As the United States tries to persuade Afghan president Hamid Zarzai to use herbicides on the opium crop, I have a question. Where are the pharmaceutical companies currently buying their raw opium that they need to make codeine and morphine? We act like opium farmers are pure evil, but a tremendous amount of legitimate opium farming must be going on. Who is doing it? Where are they doing it? Any possibility that Afghan farmers can get in on the action?

The United Nations says that Afghanistan produces 93% of the world’s opiates. How do we define the legitimate farmer?

Because it isn’t going to win any friends to go around spraying Afghan fields, which will inevitably kill off the other crops (mainly food) which they are growing side by side with the opium.

But officials said the skeptics — who include American military and intelligence officials and European diplomats in Afghanistan — fear that any spraying of American-made chemicals over Afghan farms would be a boon to Taliban propagandists. Some of those officials say that the political cost could be especially high if the herbicide destroys food crops that farmers often plant alongside their poppies.

“There has always been a need to balance the obvious greater effectiveness of spray against the potential for losing hearts and minds,” Thomas A. Schweich, the assistant secretary of state for international narcotics issues, said in an interview last week in Washington. “The question is whether that’s manageable. I think that it is.”

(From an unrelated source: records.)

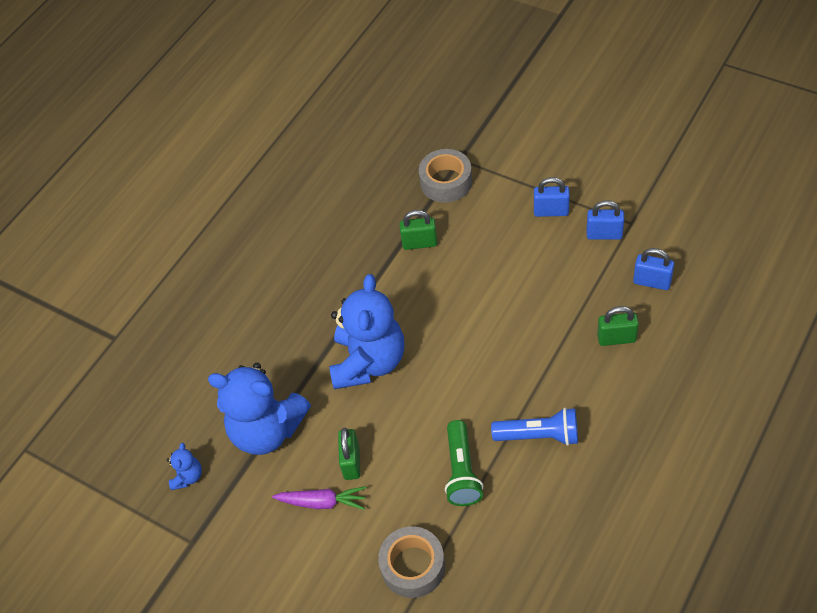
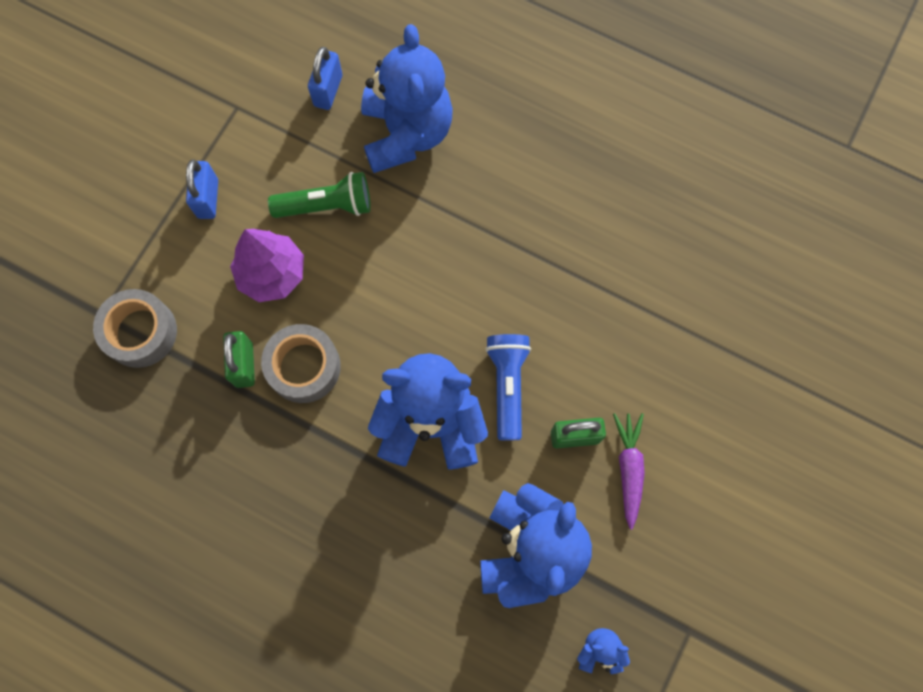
camera: 100 degrees left, 20 degrees up
(413, 566) = (703, 358): grey tape -> grey tape (304, 367)
(462, 471) = (583, 306): green flashlight -> green flashlight (327, 206)
(490, 255) = (272, 274): none -> purple tree
(539, 435) = (535, 221): blue flashlight -> blue flashlight (507, 385)
(604, 234) = (252, 138): blue padlock -> none
(616, 338) = (406, 133): green padlock -> blue teddy bear

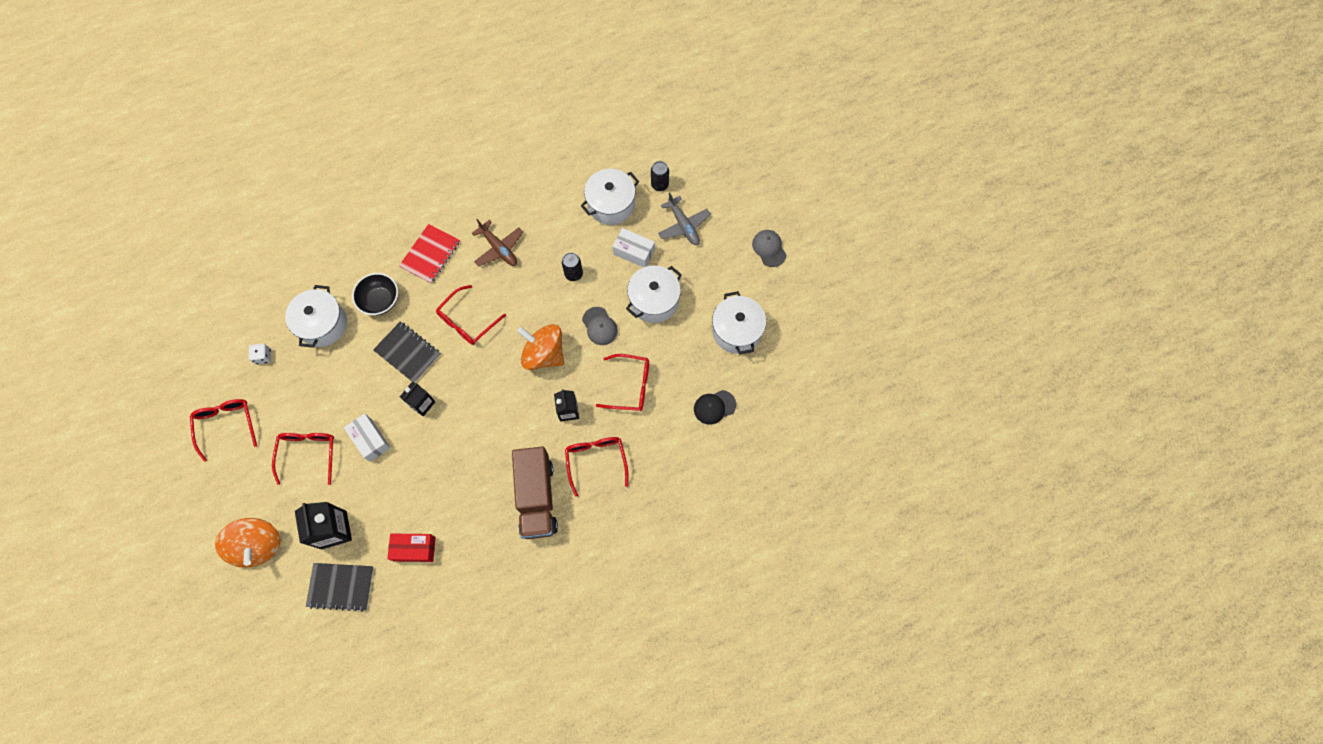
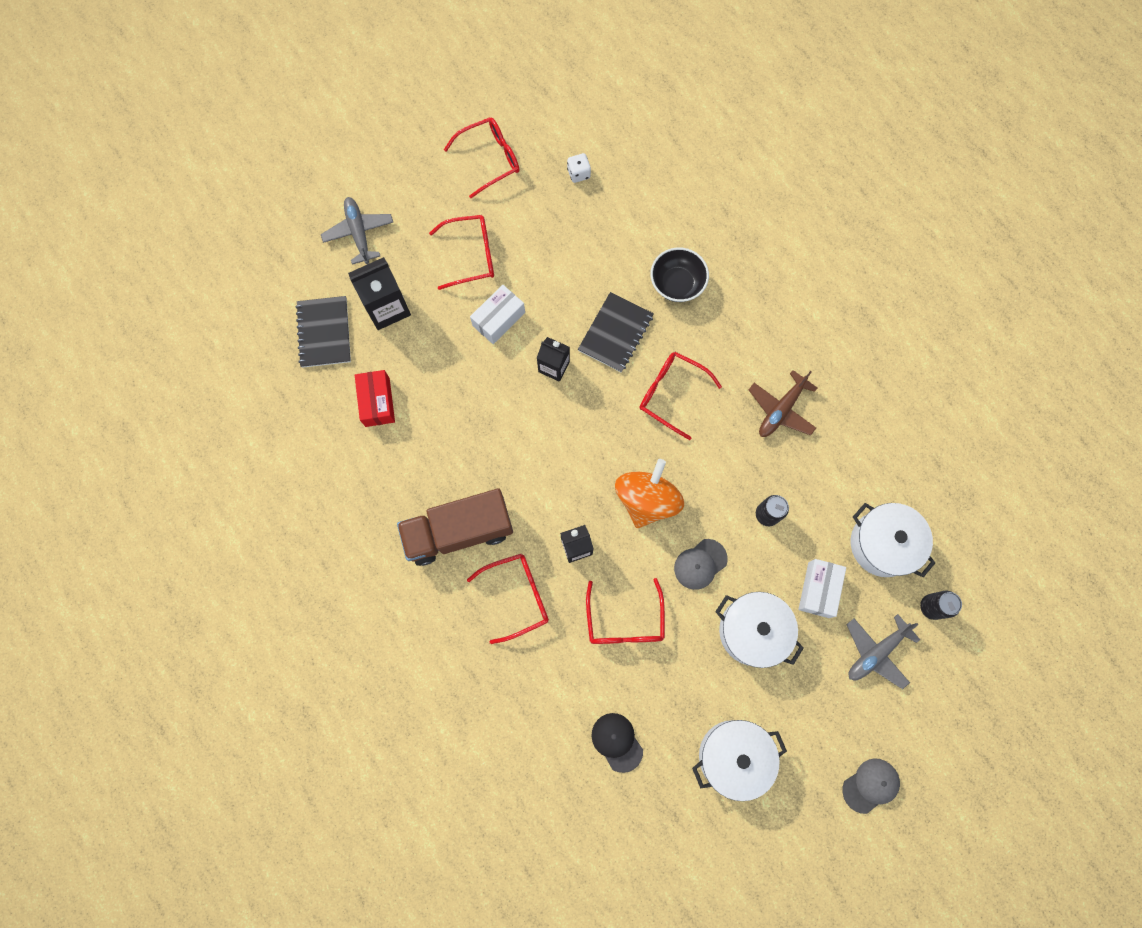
camera: 80 degrees right, 5 degrees up
(258, 545) = (359, 233): orange spinning top -> grey plane
(323, 324) = (632, 227): white pot -> none
(430, 254) = (752, 327): red notebook -> none

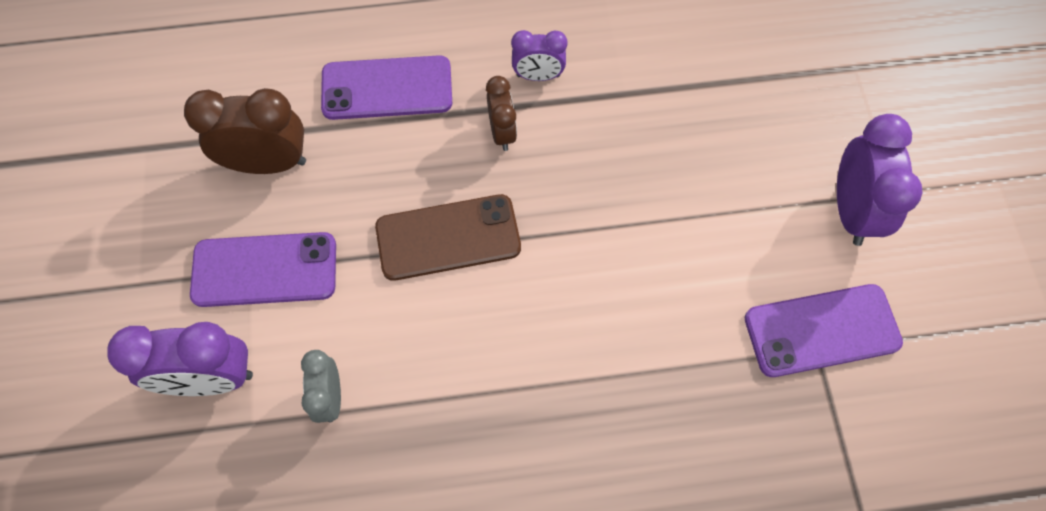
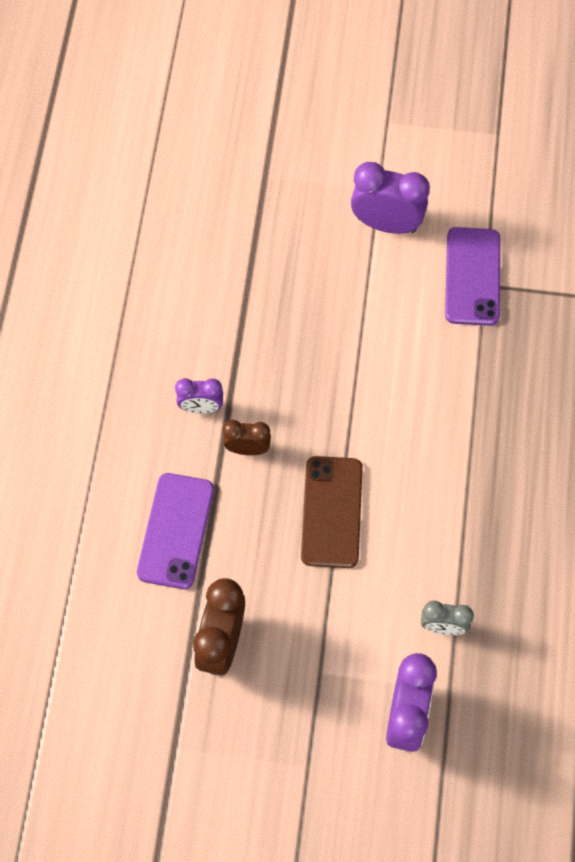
camera: 75 degrees left, 0 degrees up
(265, 270) = (322, 660): purple phone -> none
(538, 76) = (201, 407): purple clock -> purple clock turned 75 degrees clockwise

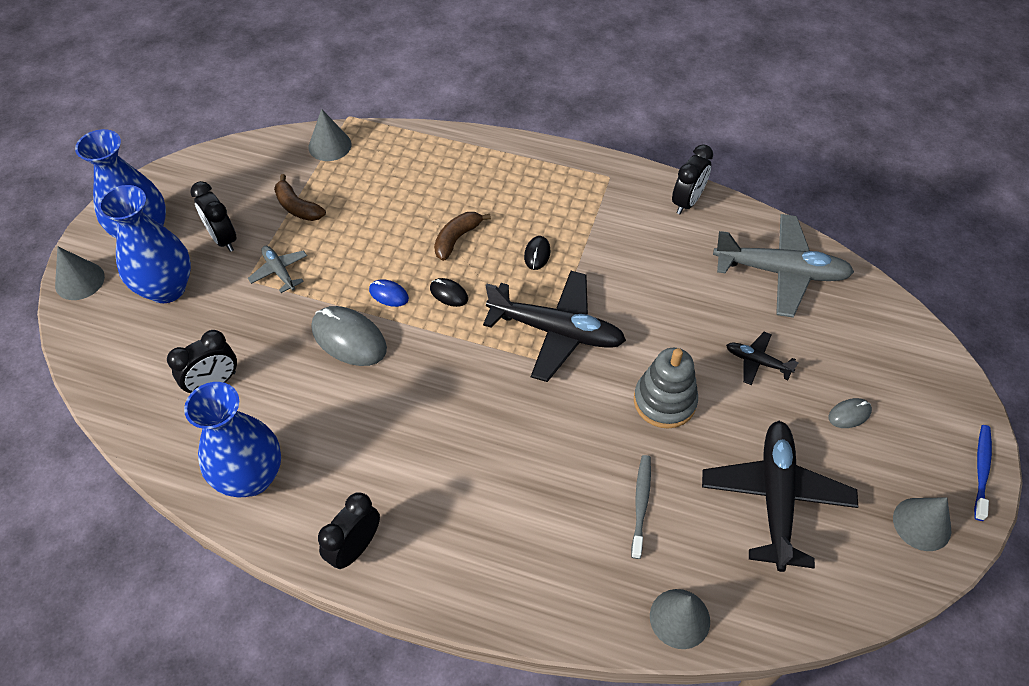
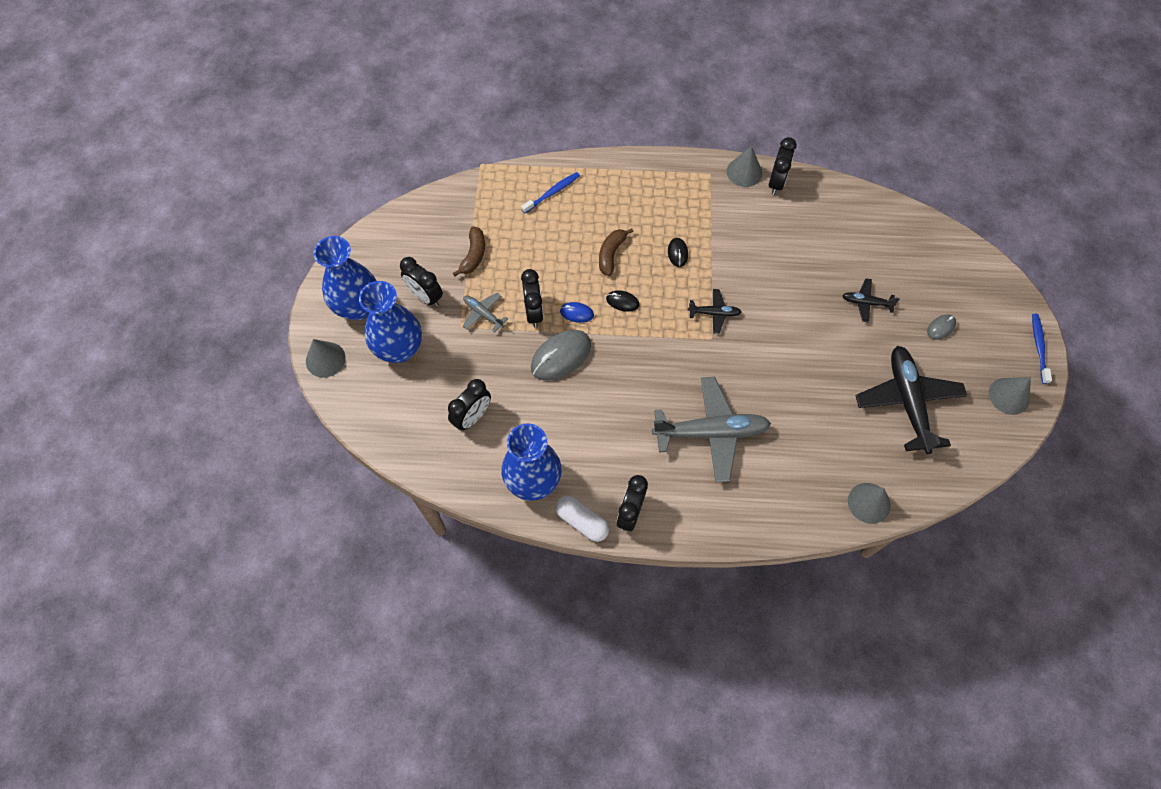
camera: 15 degrees left, 10 degrees up
(289, 543) = (582, 521): none -> white capsule
(297, 207) = (473, 255): brown banana -> brown banana turned 105 degrees counterclockwise
(330, 145) = (476, 194): grey cone -> grey cone (744, 172)
(338, 282) = (534, 312): none -> black clock
(349, 338) = (561, 356): grey mouse -> grey mouse turned 60 degrees counterclockwise
(416, 160) = (552, 193): none -> blue toothbrush
(556, 331) = (714, 313): black plane -> black plane, size x0.48
(641, 504) = (818, 430): grey toothbrush -> none
(664, 401) = (810, 349): grey stacking toy -> none
(781, 272) = (863, 226): grey plane -> grey plane (711, 432)

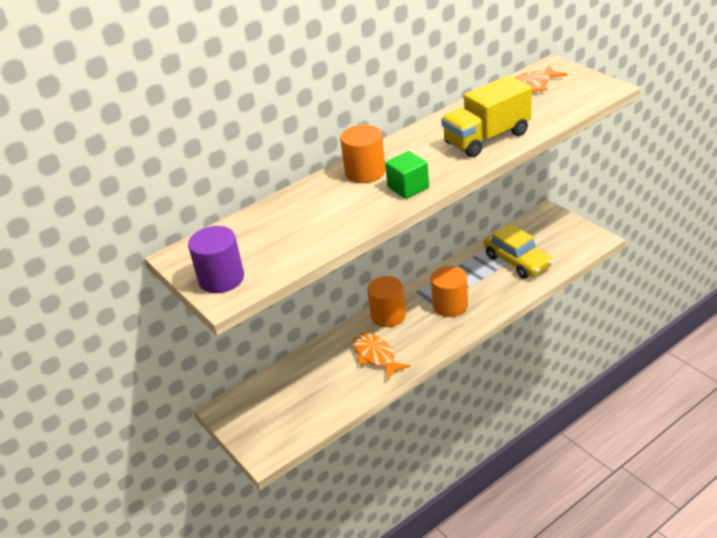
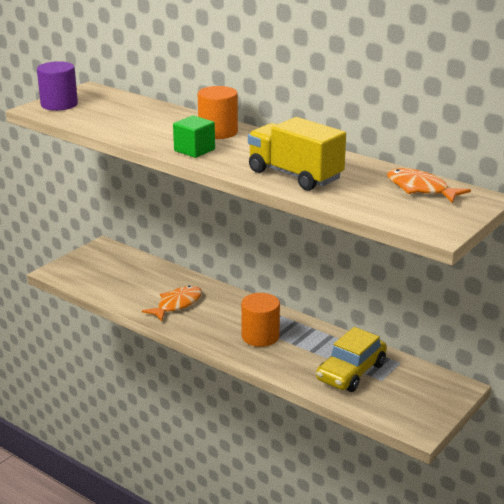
camera: 70 degrees right, 10 degrees down
(388, 316) = (235, 303): orange cylinder -> none

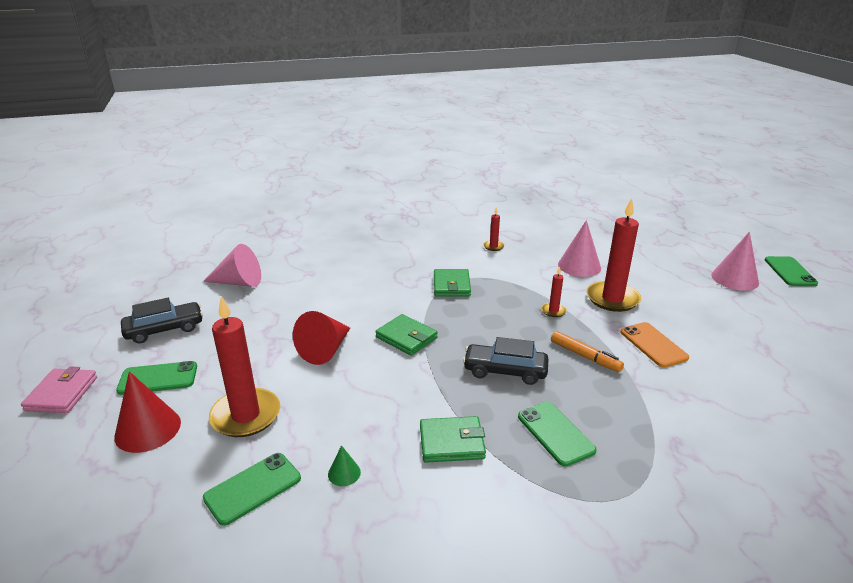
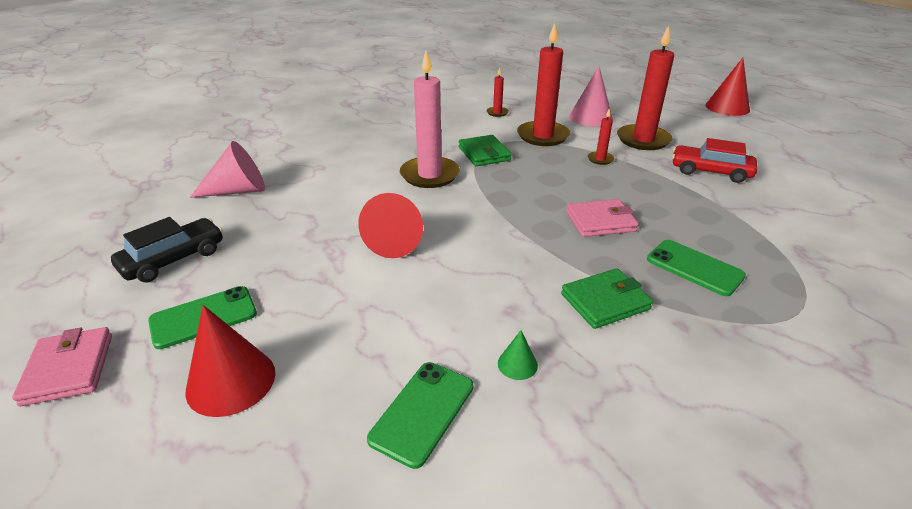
camera: 20 degrees left, 5 degrees up
(246, 415) = (352, 332): red candle -> red candle (543, 136)
(391, 297) = (430, 175): none -> pink candle
(406, 337) = (476, 210): green wallet -> none
(505, 371) = (600, 221): black car -> pink wallet
(584, 356) = (661, 193): orange marker -> none
(653, 345) = (710, 172): orange phone -> red car
(734, 279) = (727, 107): pink cone -> red cone
(790, 272) = (763, 95): green phone -> none

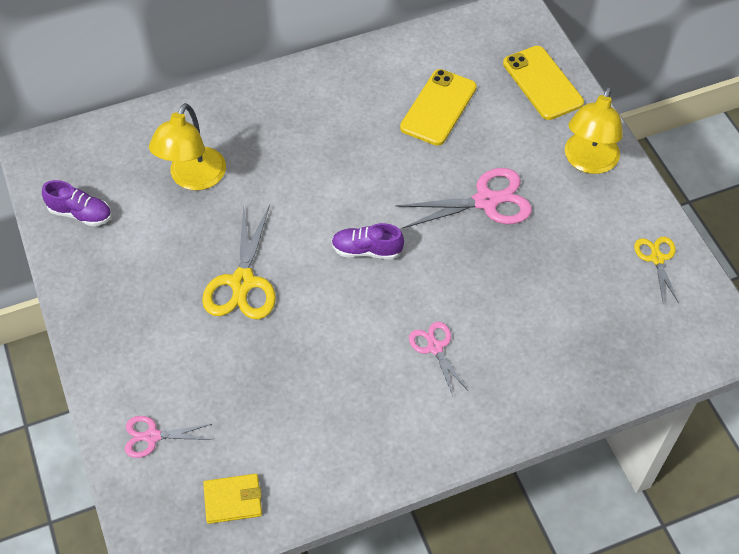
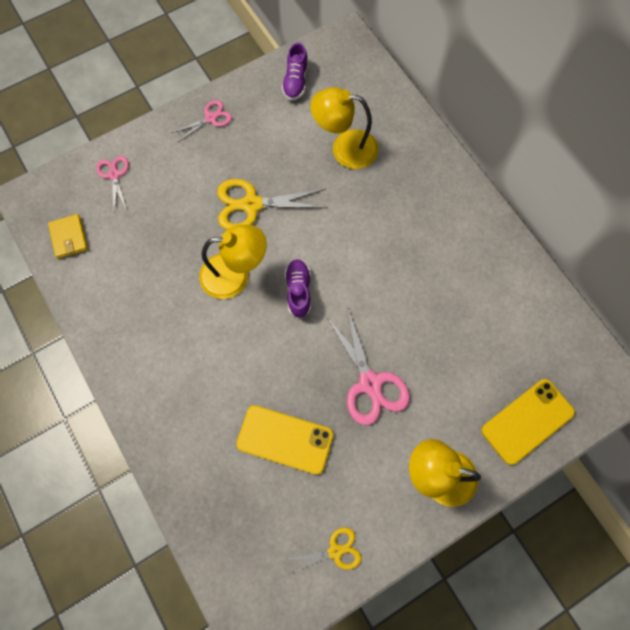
camera: 80 degrees right, 15 degrees up
(332, 311) = (235, 275): none -> yellow lamp
(435, 347) = (212, 360): pink scissors -> pink scissors (211, 118)
(438, 107) = (469, 327): yellow phone -> yellow phone (285, 439)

Asst. Secretary Schweich has a typically sanguine view. I’d be more inclined to listen to the intelligence folks that say spraying will be a major problem. But, speaking of intelligence, the best way to eradicate opium farming might be to enlist the Taliban (or, at least, their arguments) in the effort. When they were in power they did more to cut heroin production than anyone before or since. It’s against their version of Islam to sell dope to people, although their leadership still found a way to profit off the trade.

Making a religious argument against opium farming might be more effective than any other conceivable strategy…so get some preachers on the payroll and create a new marketing product.

A United Nations report in August documented a 17 percent rise in poppy cultivation from 2006 to 2007, and a 34 percent rise in opium production. Perhaps more important for the effort to stabilize Afghanistan, officials said, the Taliban has been reaping a windfall from taxes on the growers and traffickers.

The problem is most acute in the southern province of Helmand, a Taliban stronghold. It produced nearly 4,400 metric tons of opium this year, almost half the country’s total output, United Nations statistics show.

There is so much pain being created in Iraq that they could probably consume a 17% rise in poppy cultivation in pain-killing medications alone. One thing is clear…after six years, all opium eradication efforts have failed and failed spectacularly. The U.S. government wants Afghanistan to use a herbicide called glyphosate, which they claim is less toxic than table salt. The CIA, the Pentagon, and our European allies are all opposed to this strategy because they think it will become a huge propaganda boon to the Taliban, who will cast it as chemical warfare against the peasantry.

So far, Karzai has refused to use the herbicide. One solution might be for U.S. pharmaceutical companies to buy-up the crops, thereby limiting its availability for conversion into illegal narcotics. The government could work in tandem to mitigate against market pricing issues, or to offset the costs.

Seems like a better idea than anything we’ve tried so far.